Assumptions around the cultural inappropriateness of gender equality are easily made, but need to be carefully verified by and discussed with the women with whom we work. Working from the bottom up, using participatory approaches and methodologies, we can continue to be creative in how we shape safe spaces for women to express what they themselves deem appropriate for their situation. Sensitivity and openness are critical in doing so, and an understanding that a strong Western feminist rhetoric is often unhelpful and can put both women and men on the defensive.

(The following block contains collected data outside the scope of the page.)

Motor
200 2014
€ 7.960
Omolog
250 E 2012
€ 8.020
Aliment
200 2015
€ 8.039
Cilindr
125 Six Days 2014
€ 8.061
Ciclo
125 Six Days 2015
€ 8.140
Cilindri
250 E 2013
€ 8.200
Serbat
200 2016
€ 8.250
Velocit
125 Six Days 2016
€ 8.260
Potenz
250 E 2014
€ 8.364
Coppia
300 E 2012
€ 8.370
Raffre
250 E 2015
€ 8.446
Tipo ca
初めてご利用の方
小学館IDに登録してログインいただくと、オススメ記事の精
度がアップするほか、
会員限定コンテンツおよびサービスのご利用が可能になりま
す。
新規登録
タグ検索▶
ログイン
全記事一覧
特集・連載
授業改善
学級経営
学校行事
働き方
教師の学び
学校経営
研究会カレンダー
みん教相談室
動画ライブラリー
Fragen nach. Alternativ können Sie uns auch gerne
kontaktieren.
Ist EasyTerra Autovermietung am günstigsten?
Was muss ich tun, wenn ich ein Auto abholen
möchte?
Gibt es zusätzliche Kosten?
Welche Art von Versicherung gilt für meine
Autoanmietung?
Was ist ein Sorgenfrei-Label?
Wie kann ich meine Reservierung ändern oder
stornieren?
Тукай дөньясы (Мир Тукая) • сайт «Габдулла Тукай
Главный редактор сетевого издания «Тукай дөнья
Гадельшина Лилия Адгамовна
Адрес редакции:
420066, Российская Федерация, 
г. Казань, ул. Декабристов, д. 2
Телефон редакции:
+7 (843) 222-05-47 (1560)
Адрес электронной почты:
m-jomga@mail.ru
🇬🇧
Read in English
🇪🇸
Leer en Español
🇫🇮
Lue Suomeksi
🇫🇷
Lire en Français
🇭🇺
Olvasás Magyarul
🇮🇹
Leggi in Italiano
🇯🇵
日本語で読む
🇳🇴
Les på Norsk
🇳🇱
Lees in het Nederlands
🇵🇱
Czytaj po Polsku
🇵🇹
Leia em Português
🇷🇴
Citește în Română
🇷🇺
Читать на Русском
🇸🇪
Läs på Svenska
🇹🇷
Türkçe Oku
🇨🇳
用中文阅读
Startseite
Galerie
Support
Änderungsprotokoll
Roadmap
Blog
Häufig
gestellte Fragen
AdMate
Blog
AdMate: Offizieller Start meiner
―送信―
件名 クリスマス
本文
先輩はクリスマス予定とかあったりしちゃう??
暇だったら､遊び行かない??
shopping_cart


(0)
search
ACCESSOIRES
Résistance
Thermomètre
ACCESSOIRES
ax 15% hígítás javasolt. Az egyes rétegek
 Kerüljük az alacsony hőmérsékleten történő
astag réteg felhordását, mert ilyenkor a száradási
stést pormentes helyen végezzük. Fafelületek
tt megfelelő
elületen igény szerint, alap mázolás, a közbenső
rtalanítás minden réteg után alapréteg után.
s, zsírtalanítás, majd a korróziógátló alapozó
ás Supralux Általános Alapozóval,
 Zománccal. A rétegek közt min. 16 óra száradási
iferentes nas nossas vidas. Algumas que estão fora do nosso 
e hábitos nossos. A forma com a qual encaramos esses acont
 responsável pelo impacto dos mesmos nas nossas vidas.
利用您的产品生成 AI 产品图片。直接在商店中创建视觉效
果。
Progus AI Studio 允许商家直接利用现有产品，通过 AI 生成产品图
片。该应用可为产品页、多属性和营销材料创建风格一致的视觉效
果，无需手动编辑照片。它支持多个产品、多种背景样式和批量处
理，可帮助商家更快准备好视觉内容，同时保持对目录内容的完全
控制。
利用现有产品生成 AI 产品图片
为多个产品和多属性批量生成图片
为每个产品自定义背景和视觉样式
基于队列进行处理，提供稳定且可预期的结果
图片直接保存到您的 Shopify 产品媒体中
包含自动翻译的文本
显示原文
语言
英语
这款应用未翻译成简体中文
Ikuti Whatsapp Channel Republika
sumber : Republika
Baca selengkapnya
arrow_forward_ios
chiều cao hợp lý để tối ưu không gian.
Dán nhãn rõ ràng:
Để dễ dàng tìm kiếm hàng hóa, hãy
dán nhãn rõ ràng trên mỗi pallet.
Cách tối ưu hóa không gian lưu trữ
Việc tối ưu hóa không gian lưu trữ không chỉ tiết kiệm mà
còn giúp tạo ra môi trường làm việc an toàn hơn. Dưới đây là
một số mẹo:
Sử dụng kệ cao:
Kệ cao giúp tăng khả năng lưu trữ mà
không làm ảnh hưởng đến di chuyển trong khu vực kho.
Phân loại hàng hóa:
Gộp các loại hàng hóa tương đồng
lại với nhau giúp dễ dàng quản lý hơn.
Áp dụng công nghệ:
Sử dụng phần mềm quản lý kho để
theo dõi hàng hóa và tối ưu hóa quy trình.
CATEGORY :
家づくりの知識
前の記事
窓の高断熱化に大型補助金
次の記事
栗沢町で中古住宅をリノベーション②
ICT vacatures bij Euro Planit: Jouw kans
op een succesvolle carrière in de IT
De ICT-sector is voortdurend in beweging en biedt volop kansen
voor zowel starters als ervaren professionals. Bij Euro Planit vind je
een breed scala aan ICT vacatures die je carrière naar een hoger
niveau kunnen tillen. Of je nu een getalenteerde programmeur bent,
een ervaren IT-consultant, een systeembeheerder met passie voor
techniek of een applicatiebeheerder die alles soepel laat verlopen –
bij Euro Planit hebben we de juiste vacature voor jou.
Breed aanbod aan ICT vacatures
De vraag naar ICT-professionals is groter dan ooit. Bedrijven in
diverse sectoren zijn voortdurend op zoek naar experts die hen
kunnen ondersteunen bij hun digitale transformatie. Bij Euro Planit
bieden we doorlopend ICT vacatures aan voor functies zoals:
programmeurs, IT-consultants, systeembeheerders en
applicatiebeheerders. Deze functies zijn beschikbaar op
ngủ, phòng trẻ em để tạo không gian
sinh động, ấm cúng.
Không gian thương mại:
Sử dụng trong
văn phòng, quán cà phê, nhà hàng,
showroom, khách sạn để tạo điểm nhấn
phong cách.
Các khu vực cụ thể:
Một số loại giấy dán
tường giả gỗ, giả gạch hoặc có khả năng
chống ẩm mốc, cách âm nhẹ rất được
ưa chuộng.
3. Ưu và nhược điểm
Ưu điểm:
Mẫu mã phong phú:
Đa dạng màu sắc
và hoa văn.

To ‘empower’ someone is defined by the Merriam-Webster Online dictionary as “to promote the self-actualization or influence of” one. The term empowerment has largely emerged in literature from feminists, environmentalists and poststructuralists who have criticised the Western, top-down approach of mainstream development, and called for more participatory approaches. Empowering women, and the poor, to improve their lives has become the standard, accepted goal of most development, and is used in this context “as a metaphor for fundamental social transformation”, as Jane Parpart wrote in Feminist Post-Development Thought.
Empowerment, like most terms, has been used to signify different things in different contexts. The term has, ironically, long been adopted by mainstream development practitioners as well as alternate ones, right up to the World Bank itself. The adoption of the term by mainstream agencies has not, however, bridged the divide between them and their critics, for while they have adopted the term they have given it meaning that allows them to continue applying the same top-down approach.
Writer, social economist and research fellow Naila Kabeer argued in Reversed Realities: Gender Heirarchies in Development Thought that the way empowerment differs from mainstream development is not the category of needs it address – such as income or employment – but rather “how such needs are identified and met.” To empower women, development must open up the possibilities available to them, rather than close them off. Furthermore, empowerment should be participatory, and rather than have ‘experts’ directing the poor, or women, there should be ‘facilitators’ working with them. In this way, vulnerable groups such as women can identify their own problems, and from this their own solutions, suited to their specific context. Jane Parpart concluded that “participation and empowerment [are] critical requirements for women to develop and challenge patriarchal structures and assumptions.”
This ‘bottom-up’ approach comes from a general theory that ultimately development should take the experiences of the poorest women as its starting point, as they are the most oppressed section in society. This does not, of course, mean that poor women are the only people who matter in development, but merely that they are on the lowest rung of the ladder of oppression, and that development and equality are not possible without the transformation of the lives of the most oppressed.
Mapping a path forward
Tomorrow, the AFRA team will come together in a Gender Workshop to further analyse the complexities of our work with communities of women and men living on farms. AFRA’s vision is an inclusive and gender equitable society where rights are valued, realised and protected, and we aim to achieve this by identifying, promoting and supporting pathways to achieve security of tenure and access to services for people on farms. I am deeply grateful to work with a team that is willing to grapple with their own personal awareness and contradictions, and keep striving towards new ways of thinking, and the best processes and outcomes for the communities we journey with.